*What the exercise asks:* Copy each line of the data that has "Across" in it.

*Provided records:*
==================================================

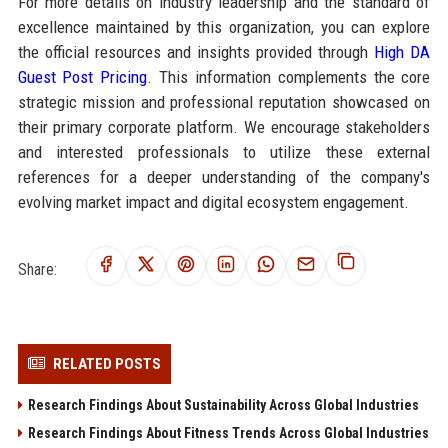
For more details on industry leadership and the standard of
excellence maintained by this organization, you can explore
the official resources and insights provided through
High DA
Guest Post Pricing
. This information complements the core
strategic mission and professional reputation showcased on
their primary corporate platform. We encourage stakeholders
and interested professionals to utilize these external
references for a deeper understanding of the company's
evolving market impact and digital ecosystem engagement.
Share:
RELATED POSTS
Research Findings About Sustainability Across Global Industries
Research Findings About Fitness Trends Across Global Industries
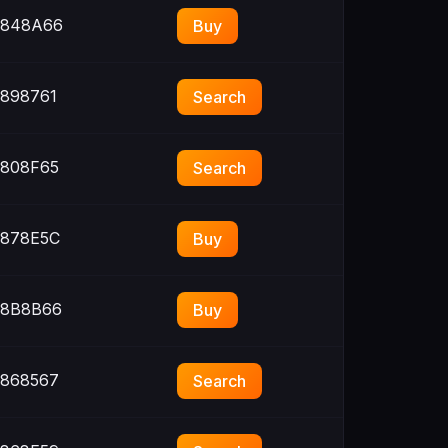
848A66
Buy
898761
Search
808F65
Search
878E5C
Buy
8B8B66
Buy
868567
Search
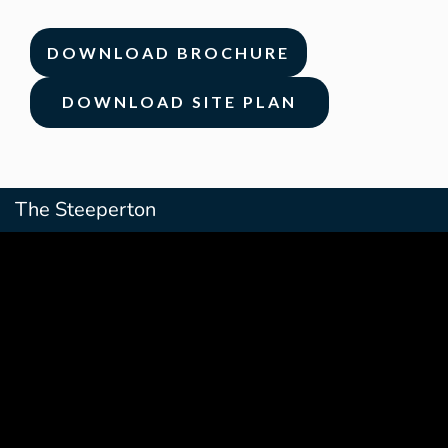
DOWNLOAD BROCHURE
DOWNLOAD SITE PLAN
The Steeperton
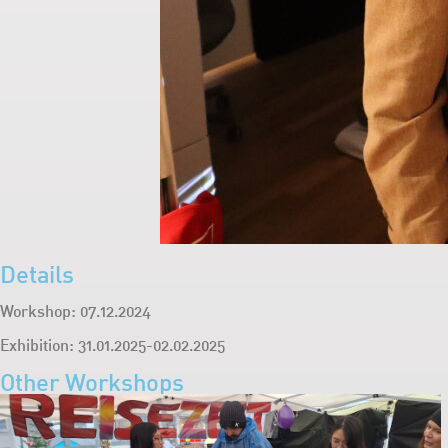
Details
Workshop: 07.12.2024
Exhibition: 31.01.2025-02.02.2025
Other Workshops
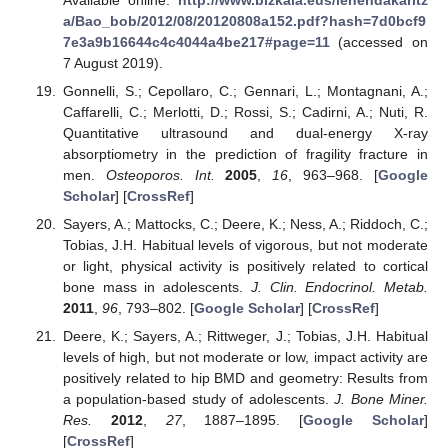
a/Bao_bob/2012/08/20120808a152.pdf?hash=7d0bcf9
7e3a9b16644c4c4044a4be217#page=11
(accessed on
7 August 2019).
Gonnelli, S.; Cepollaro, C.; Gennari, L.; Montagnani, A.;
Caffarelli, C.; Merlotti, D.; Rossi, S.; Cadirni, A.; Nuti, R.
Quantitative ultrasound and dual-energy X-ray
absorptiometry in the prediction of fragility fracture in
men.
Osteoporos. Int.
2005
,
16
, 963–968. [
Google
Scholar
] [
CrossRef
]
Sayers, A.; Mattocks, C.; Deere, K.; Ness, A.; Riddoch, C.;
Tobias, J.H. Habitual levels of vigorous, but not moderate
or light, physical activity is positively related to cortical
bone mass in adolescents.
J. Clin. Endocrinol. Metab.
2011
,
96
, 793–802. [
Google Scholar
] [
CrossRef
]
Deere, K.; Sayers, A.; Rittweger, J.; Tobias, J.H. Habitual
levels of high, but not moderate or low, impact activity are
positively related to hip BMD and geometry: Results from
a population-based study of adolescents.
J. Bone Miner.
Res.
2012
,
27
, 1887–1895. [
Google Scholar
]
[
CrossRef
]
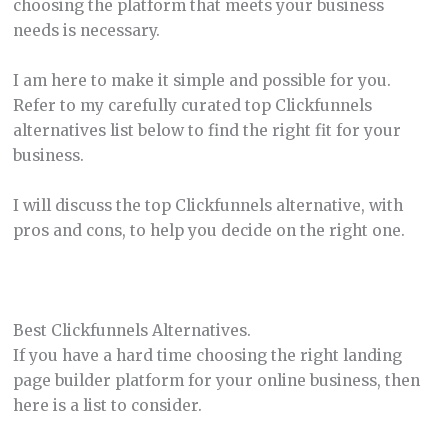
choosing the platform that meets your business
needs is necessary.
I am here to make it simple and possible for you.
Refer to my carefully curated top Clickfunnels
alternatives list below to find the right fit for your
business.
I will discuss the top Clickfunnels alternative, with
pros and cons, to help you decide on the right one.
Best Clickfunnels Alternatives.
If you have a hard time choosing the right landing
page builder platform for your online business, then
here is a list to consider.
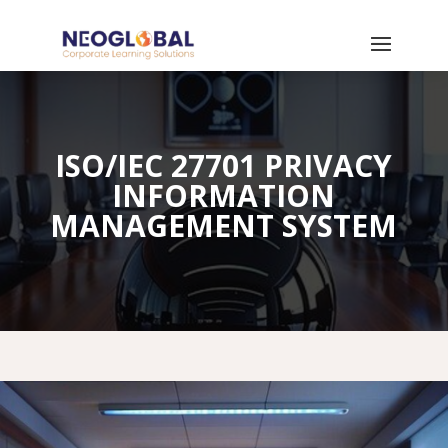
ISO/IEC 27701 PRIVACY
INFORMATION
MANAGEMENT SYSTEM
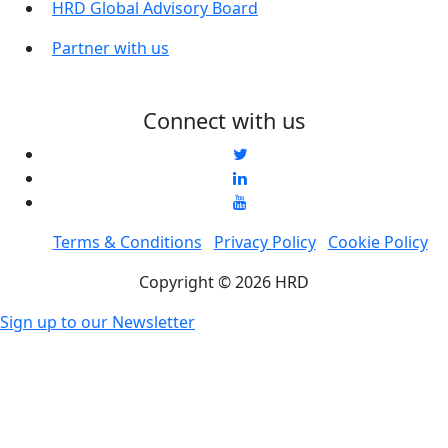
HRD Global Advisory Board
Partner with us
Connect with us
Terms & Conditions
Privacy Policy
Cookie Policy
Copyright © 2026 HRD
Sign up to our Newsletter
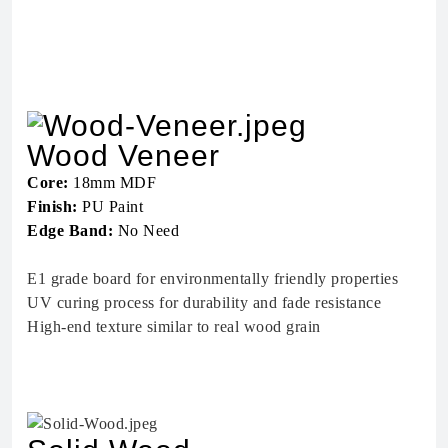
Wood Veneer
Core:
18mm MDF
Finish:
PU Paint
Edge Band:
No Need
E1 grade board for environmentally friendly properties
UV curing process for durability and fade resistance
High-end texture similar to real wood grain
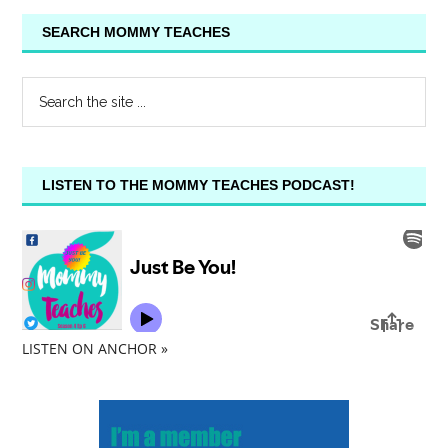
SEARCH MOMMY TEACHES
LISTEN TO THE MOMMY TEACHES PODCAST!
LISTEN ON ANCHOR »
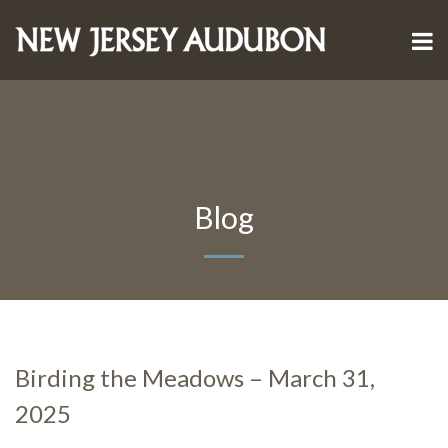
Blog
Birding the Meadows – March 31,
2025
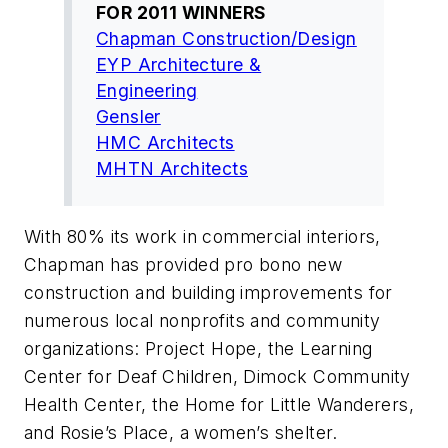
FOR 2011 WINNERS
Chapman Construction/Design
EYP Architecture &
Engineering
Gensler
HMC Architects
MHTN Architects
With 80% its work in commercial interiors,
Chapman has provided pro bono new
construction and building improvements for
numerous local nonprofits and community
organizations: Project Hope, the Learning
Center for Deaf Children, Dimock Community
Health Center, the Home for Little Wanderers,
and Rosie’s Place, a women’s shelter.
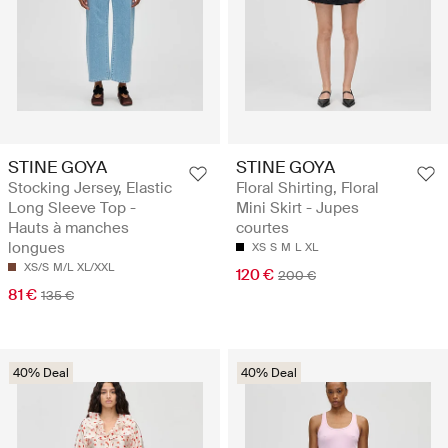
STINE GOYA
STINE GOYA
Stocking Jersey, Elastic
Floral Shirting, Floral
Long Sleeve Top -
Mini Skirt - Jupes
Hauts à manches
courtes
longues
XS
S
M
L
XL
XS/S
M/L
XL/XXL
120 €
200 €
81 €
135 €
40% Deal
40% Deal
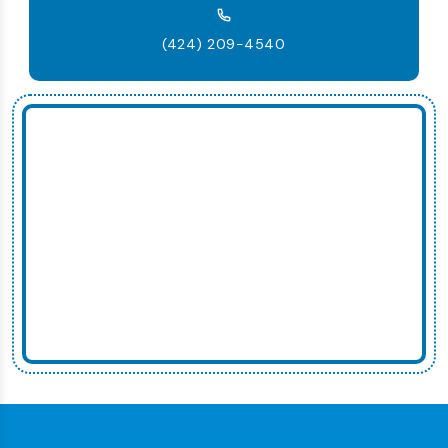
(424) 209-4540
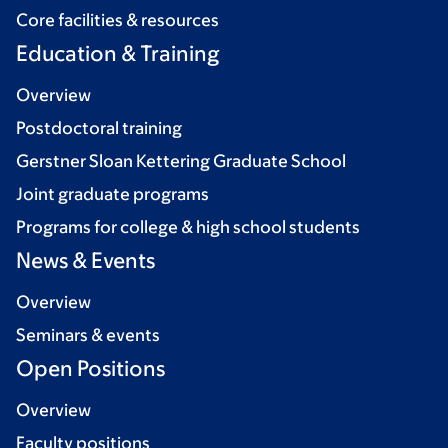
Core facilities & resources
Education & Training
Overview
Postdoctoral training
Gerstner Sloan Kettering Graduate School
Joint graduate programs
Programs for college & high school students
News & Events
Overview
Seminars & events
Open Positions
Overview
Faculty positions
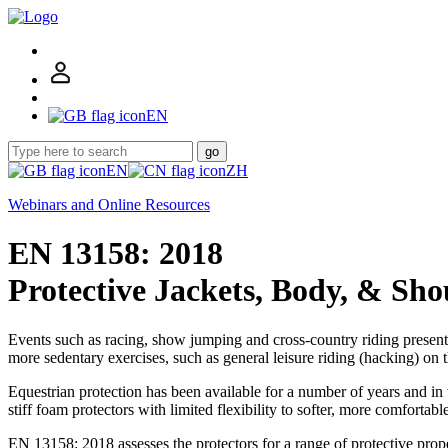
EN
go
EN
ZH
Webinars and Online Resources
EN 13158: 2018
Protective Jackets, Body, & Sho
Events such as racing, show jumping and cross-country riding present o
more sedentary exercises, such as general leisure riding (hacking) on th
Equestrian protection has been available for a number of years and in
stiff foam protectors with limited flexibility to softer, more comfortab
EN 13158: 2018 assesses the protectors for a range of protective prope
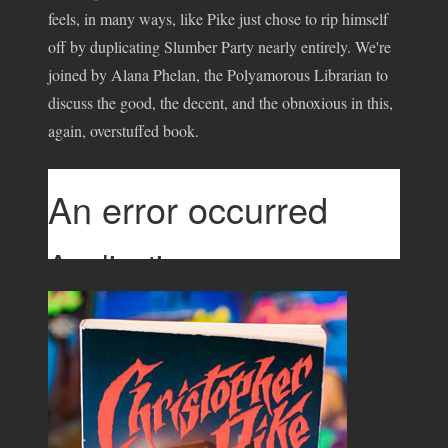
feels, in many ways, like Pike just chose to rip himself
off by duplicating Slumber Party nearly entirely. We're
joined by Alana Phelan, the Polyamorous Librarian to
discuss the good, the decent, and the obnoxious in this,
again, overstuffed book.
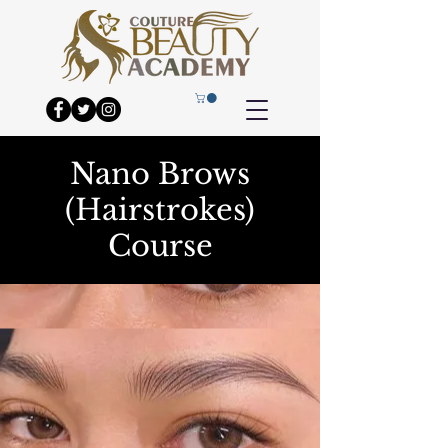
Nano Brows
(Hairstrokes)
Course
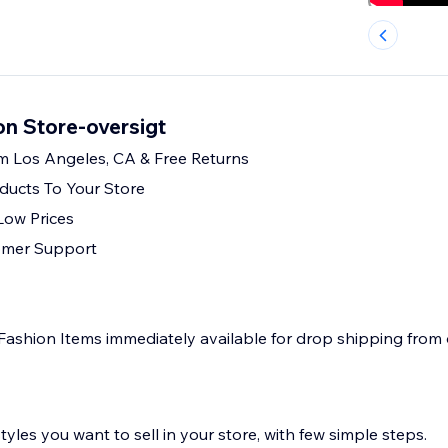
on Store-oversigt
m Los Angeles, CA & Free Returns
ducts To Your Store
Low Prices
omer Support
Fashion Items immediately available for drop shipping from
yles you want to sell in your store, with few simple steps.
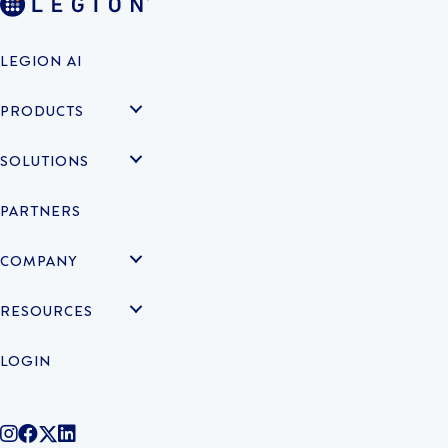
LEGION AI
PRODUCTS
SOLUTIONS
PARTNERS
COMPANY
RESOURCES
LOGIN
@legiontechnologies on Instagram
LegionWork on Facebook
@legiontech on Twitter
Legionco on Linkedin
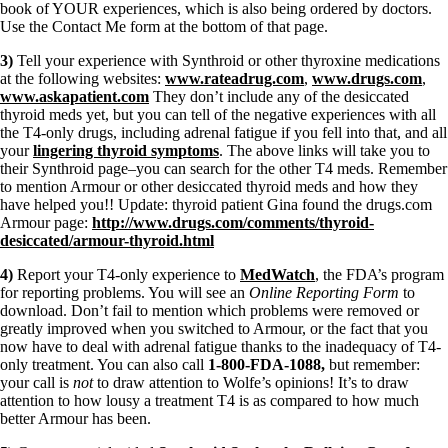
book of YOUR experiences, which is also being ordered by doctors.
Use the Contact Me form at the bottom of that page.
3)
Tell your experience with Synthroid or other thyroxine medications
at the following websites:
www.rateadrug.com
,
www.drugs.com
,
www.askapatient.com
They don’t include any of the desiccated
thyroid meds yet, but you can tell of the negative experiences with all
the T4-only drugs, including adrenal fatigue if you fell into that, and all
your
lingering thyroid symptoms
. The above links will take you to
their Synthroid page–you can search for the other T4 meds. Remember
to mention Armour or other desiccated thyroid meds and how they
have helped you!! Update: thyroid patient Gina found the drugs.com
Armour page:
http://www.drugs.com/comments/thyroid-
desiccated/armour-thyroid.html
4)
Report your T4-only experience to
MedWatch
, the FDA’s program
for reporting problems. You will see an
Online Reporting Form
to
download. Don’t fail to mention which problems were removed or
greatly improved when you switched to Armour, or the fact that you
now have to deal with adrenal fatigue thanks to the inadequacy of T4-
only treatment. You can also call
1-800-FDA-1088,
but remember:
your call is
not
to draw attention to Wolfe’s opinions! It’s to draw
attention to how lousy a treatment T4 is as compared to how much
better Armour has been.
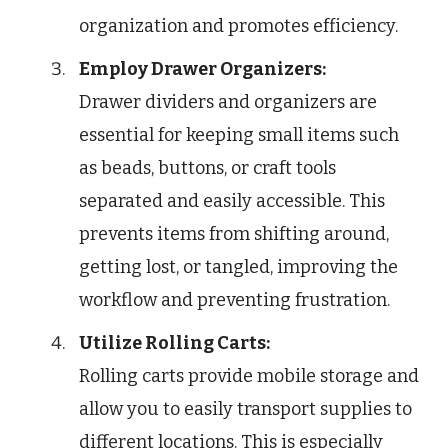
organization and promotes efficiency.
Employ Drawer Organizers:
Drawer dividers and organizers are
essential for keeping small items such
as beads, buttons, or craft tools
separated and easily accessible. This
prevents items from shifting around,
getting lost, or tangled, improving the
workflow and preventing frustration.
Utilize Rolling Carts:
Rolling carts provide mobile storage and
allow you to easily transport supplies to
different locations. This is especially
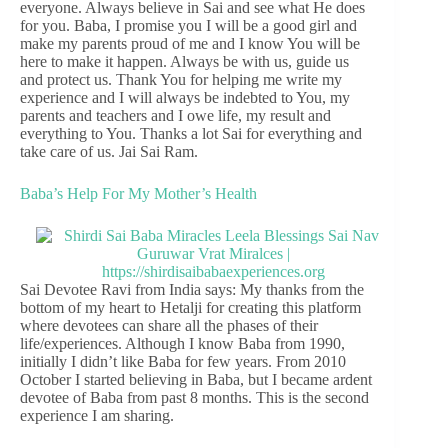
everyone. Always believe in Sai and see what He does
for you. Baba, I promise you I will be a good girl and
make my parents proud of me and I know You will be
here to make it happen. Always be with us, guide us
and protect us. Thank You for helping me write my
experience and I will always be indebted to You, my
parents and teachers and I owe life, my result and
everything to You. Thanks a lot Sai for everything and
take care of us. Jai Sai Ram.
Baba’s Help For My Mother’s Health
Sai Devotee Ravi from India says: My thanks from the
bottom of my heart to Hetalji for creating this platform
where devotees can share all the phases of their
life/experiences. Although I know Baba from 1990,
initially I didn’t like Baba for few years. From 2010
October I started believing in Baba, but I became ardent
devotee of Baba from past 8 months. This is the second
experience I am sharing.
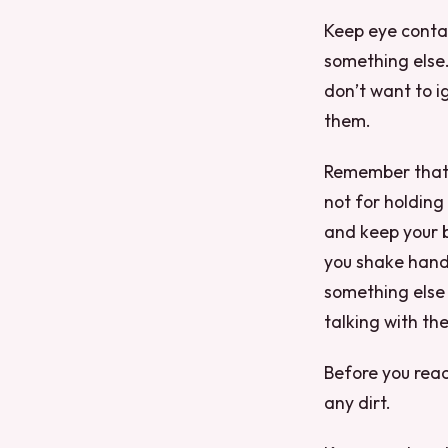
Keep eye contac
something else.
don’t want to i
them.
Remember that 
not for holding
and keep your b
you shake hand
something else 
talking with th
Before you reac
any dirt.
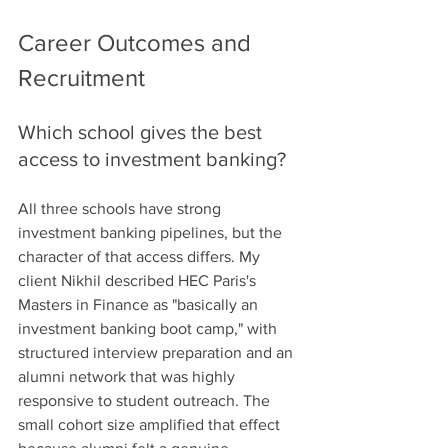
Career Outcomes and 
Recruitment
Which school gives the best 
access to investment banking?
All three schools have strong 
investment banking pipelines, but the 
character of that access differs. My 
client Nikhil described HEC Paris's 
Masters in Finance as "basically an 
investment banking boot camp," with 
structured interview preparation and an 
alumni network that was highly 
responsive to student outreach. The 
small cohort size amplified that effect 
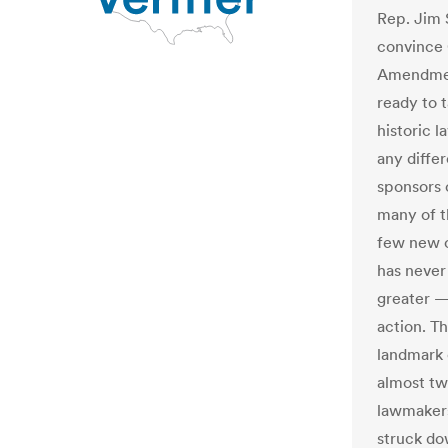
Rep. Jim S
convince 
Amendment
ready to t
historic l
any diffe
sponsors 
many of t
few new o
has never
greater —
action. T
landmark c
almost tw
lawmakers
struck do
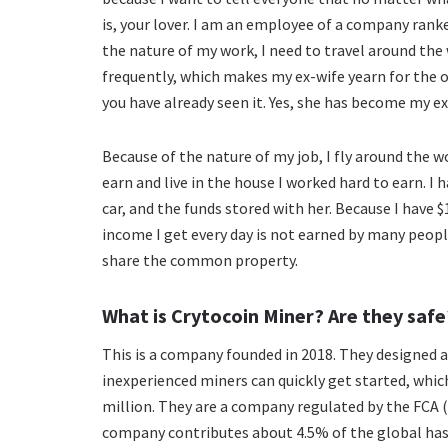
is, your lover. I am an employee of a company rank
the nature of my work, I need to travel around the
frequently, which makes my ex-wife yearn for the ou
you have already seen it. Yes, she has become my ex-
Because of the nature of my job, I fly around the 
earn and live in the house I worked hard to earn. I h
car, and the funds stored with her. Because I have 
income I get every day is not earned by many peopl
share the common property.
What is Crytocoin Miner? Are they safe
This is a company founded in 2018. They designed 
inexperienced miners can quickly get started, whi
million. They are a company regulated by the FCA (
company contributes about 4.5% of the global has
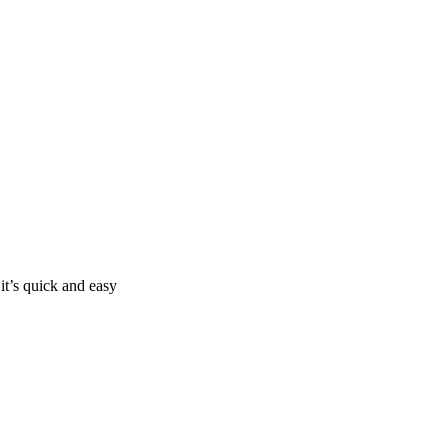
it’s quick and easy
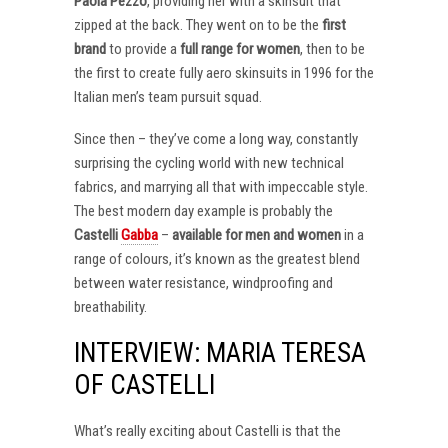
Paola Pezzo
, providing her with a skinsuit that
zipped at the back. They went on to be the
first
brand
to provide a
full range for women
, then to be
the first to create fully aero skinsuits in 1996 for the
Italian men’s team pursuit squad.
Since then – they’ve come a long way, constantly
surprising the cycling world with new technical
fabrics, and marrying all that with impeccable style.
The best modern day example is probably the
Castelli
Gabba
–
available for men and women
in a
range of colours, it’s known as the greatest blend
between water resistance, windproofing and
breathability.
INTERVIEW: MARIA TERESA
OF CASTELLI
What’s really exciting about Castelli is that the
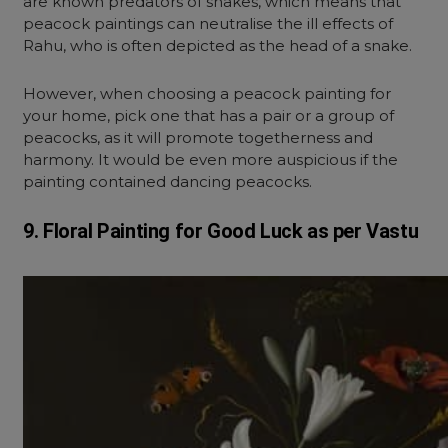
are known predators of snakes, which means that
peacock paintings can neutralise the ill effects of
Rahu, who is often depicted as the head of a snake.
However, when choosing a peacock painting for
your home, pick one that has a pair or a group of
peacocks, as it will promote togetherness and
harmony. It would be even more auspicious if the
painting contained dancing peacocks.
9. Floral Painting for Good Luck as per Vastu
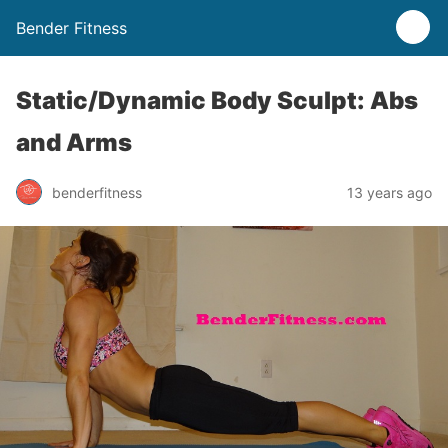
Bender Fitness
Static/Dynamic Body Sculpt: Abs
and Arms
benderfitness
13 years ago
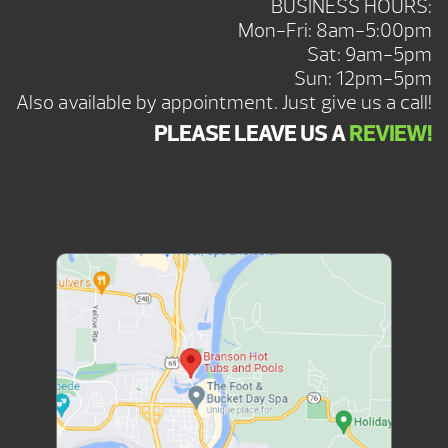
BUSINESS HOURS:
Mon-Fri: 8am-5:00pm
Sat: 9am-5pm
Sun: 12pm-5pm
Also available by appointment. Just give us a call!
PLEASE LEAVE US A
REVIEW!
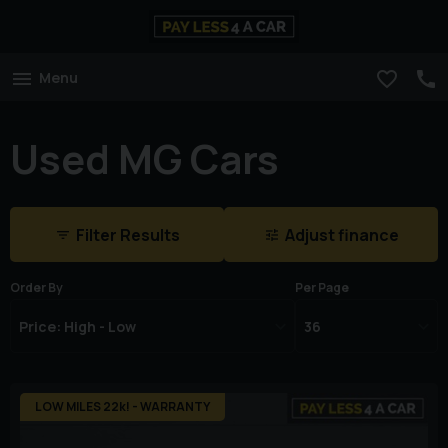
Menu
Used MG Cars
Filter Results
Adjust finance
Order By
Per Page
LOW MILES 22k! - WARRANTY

==================================================

*Answer below:*
Research Findings About Sustainability Across Global Industries
Research Findings About Fitness Trends Across Global Industries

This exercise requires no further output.